El nuevo administrador único de la tele canaria, Francisco Moreno, congregó ayer un variado repertorio de paisanaje local en su toma oficial de posesión, celebrada en el mausoleo marmóreo de la Presidencia del Gobierno en Las Palmas de Gran Canaria. En una sala abarrotada hasta los topes, con medio centenar de personas de pie, estaban allí -más bien apelotonados- además del nombrador que no nombra (el presidente Torres) y su presidencial séquito, todo el área de Comunicación del Gobierno, jerifaltes de las productoras de televisión, acompañados (o no) de sus tropas, periodistas en espera de colocación y destino (unos cuantos de Antena 3), culturos en busca de cuota de pantalla, mandos caídos en desgracia de la tele (no todos desahuciados, algunos salvados por la campana) y el animado cordel de aspirantes a sustituir a los cesables.

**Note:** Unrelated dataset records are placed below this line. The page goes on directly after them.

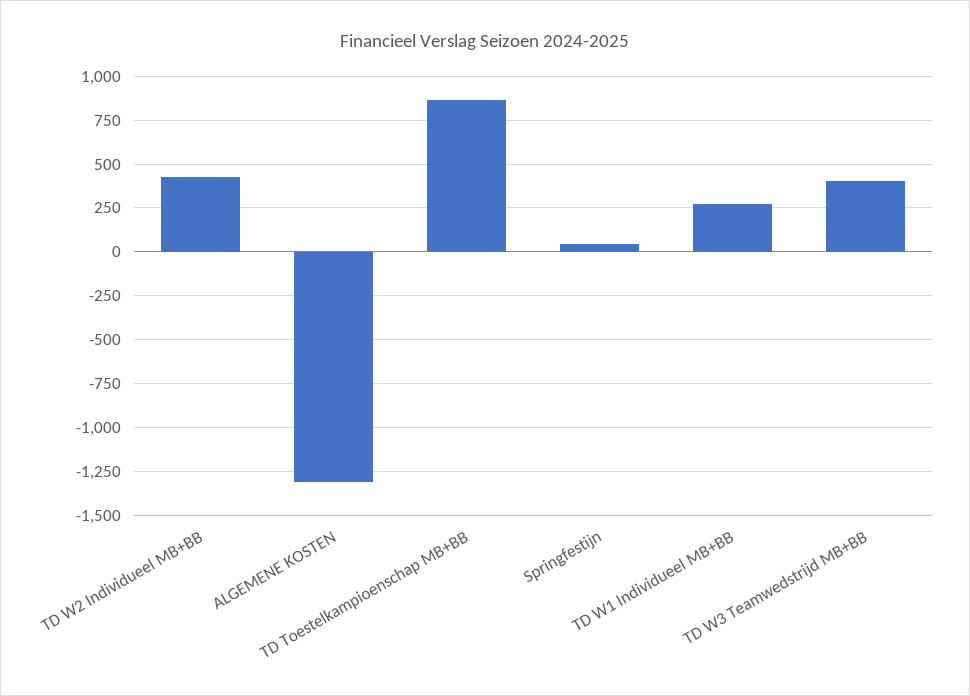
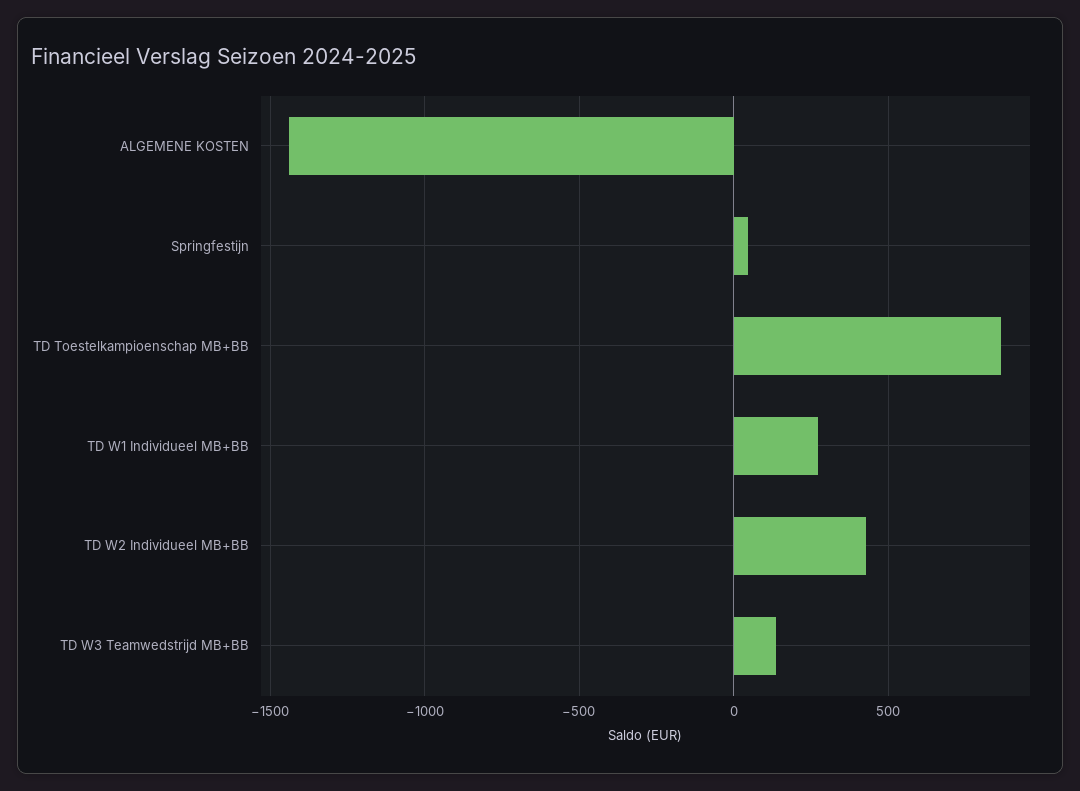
  {
    "TD W2 Individueel MB+BB": 450,
-   "ALGEMENE KOSTEN": -1300,
+   "ALGEMENE KOSTEN": -1450,
    "TD Toestelkampioenschap MB+BB": 850,
    "Springfestijn": 50,
    "TD W1 Individueel MB+BB": 250,
-   "TD W3 Teamwedstrijd MB+BB": 400
+   "TD W3 Teamwedstrijd MB+BB": 150
  }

El sarao dio bastante de sí: Moreno ya fue director general de la tele cuando serlo era tener mando en plaza y las cosas se hacían de otra manera. Fue un buen director general: contentó a casi todo el mundo, distribuyó el dinero que había con munificencia y sentido del reparto, y logró llevar la tele sin conflictos con las productoras, a las que garantizó mediante acuerdo un porcentaje estable de beneficios. Consiguió que la tele viviera su mejor momento, y aguantó impertérrito y sin oposición alguna, mientras Román Rodríguez fue presidente, y hasta que Miguel Zerolo pidió su cabeza por no prestarse a recorrer algún atajo que se le solicitó hacer. Se fue discretamente, sin hacer ruido alguno, y siguió a lo suyo, con la espina de su cese (en formato dimisión) clavada en el trasero. Siguió haciendo un buen trabajo para televisiones públicas y productoras privadas, montando la Academia de la tele, resolviendo problemas de sus empleadores y deseando volver a lo suyo. Que es lo que ha hecho ahora, pasando por alto esa sentencia que asegura que segundas partes nunca fueron buenas, excepto si se trata de la peli El Padrino.

Es difícil que le salga bien: para empezar, la tele de hoy no tiene nada que ver con la que se hacía hace 16 años. Ni la audiencia, ni la tecnología, ni los trucos que podían usarse entonces y que ahora serían carne de fiscalía. Además, no le han dejado ser lo que debiera: director general. Le han nombrado administrador único sin mandato marco, sin Junta de Control y sin una ley que vaya a durar mucho. Con esos mimbres tiene que desatascar el nudo gordiano del reparto de los dineros, resolver la papeleta de los empleados, instalados en distintos formatos de interinidad desde hace años, y neutralizar a los muchos gánsteres que pululan por los alrededores del negocio audiovisual. Es un trabajo ímprobo, en el que a Moreno le van a vigilar hasta el sueldo, y además tiene que enfrentarse a él sin recursos, tirando de su legendaria cintura.

Las tomas de posesión son de dos clases: las que traen discurso y canapé y las que solo traen discurso. Desde los ajustes consecuencia de la moral pública espartana (ejem) impuesta por la Gran Recesión, el Gobierno ha prescindido de ofrecer ágapes a los presentes. No habiendo cuchipanda, Moreno sustituyó los pastelitos por un almibarado discurso, plagado de buenas intenciones. Ojalá pueda cumplirlas y sostener el hambre de la fauna endomingada que ayer le aplaudía. Algunos no debían saber que ya no se reparten canapés, porque aguantaron a pie firme, esperando a ver si al final alguien sacaba las bandejas. Esperaron en vano, pero al menos pudieron comprobar que el último en rendirse fue Moreno. Empieza con ganas.